De Rechtbank heeft vervolgens bij afzonderlijke uitspraken, gedagtekend 25 februari 2016, in de zaak met nummer 16/00380 het verzoek om vergoeding van immateriële schade toegewezen, de Staat veroordeeld tot het vergoeden van de door belanghebbende geleden immateriële schade tot een bedrag van € 2.500. De Rechtbank heeft voor wat betreft de zaken 16/00381 tot en met 16/00386 het verzoek om vergoeding van immateriële schade afgewezen. De Rechtbank heeft de Inspecteur veroordeeld in de proceskosten van belanghebbende van in totaal € 4.215 en tot vergoeding van het in beroep betaalde griffierecht van in totaal € 1.860.

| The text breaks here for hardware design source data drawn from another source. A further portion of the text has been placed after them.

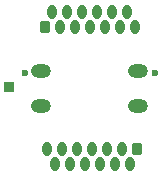
<source format=gbr>
%TF.GenerationSoftware,KiCad,Pcbnew,(6.0.2)*%
%TF.CreationDate,2022-06-06T12:46:52+03:00*%
%TF.ProjectId,TypeC_Bulgin_PCB,54797065-435f-4427-956c-67696e5f5043,rev?*%
%TF.SameCoordinates,Original*%
%TF.FileFunction,Soldermask,Bot*%
%TF.FilePolarity,Negative*%
%FSLAX46Y46*%
G04 Gerber Fmt 4.6, Leading zero omitted, Abs format (unit mm)*
G04 Created by KiCad (PCBNEW (6.0.2)) date 2022-06-06 12:46:52*
%MOMM*%
%LPD*%
G01*
G04 APERTURE LIST*
G04 Aperture macros list*
%AMRoundRect*
0 Rectangle with rounded corners*
0 $1 Rounding radius*
0 $2 $3 $4 $5 $6 $7 $8 $9 X,Y pos of 4 corners*
0 Add a 4 corners polygon primitive as box body*
4,1,4,$2,$3,$4,$5,$6,$7,$8,$9,$2,$3,0*
0 Add four circle primitives for the rounded corners*
1,1,$1+$1,$2,$3*
1,1,$1+$1,$4,$5*
1,1,$1+$1,$6,$7*
1,1,$1+$1,$8,$9*
0 Add four rect primitives between the rounded corners*
20,1,$1+$1,$2,$3,$4,$5,0*
20,1,$1+$1,$4,$5,$6,$7,0*
20,1,$1+$1,$6,$7,$8,$9,0*
20,1,$1+$1,$8,$9,$2,$3,0*%
G04 Aperture macros list end*
%ADD10RoundRect,0.153846X-0.246154X0.396154X-0.246154X-0.396154X0.246154X-0.396154X0.246154X0.396154X0*%
%ADD11O,0.800000X1.200000*%
%ADD12C,0.600000*%
%ADD13O,1.700000X1.200000*%
%ADD14RoundRect,0.153846X0.246154X-0.396154X0.246154X0.396154X-0.246154X0.396154X-0.246154X-0.396154X0*%
%ADD15R,0.850000X0.850000*%
G04 APERTURE END LIST*
D10*
%TO.C,J3*%
X104025000Y-105130000D03*
D11*
X103390000Y-106400000D03*
X102755000Y-105130000D03*
X102120000Y-106400000D03*
X101485000Y-105130000D03*
X100850000Y-106400000D03*
X100215000Y-105130000D03*
X99580000Y-106400000D03*
X98945000Y-105130000D03*
X98310000Y-106400000D03*
X97675000Y-105130000D03*
X97040000Y-106400000D03*
X96405000Y-105130000D03*
%TD*%
D12*
%TO.C,J6*%
X94500000Y-98700000D03*
X105500000Y-98700000D03*
D13*
X95900000Y-98530000D03*
X104100000Y-101470000D03*
X104100000Y-98530000D03*
X95900000Y-101470000D03*
%TD*%
D14*
%TO.C,J4*%
X96160000Y-94780000D03*
D11*
X96795000Y-93510000D03*
X97430000Y-94780000D03*
X98065000Y-93510000D03*
X98700000Y-94780000D03*
X99335000Y-93510000D03*
X99970000Y-94780000D03*
X100605000Y-93510000D03*
X101240000Y-94780000D03*
X101875000Y-93510000D03*
X102510000Y-94780000D03*
X103145000Y-93510000D03*
X103780000Y-94780000D03*
%TD*%
D15*
%TO.C,J1*%
X93140000Y-99890000D03*
%TD*%
M02*

</source>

Belanghebbende heeft op 30 maart 2016 hoger beroep ingesteld.
3 Het geschil en de standpunten van partijen
In hoger beroep is in geschil: (1) of het bedrag tot vergoeding van immateriële schade terecht is gematigd door de Rechtbank en (2) of belanghebbende recht heeft op vergoeding van de werkelijke proceskosten. Partijen hebben bij de Rechtbank overeenstemming bereikt over de rentevergoeding ter zake van de onverschuldigde BPM.
Beide partijen hebben voor hun standpunt aangevoerd wat is vermeld in de van hen afkomstige stukken. Daaraan hebben zij ter zitting toegevoegd hetgeen is vermeld in het proces-verbaal van de zitting.